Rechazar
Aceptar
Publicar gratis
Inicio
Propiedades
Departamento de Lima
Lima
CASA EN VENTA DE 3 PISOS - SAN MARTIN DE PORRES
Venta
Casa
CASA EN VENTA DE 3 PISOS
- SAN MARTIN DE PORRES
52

※ ※ ※

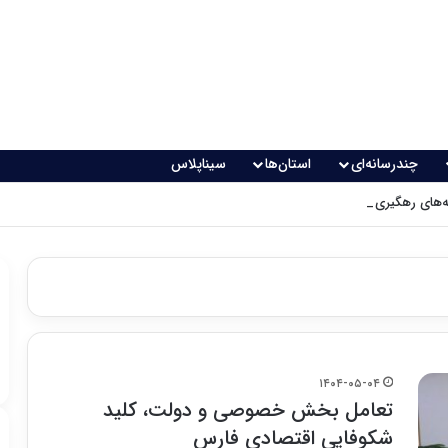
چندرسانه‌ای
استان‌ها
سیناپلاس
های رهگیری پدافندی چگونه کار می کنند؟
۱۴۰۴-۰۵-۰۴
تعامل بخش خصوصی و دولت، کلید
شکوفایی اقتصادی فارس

※ ※ ※

■ **TASK ITEM**:
Show every line in the entries where the string "PISOS" occurs.

■ **ANSWER FOR THE TASK**:
CASA EN VENTA DE 3 PISOS - SAN MARTIN DE PORRES
CASA EN VENTA DE 3 PISOS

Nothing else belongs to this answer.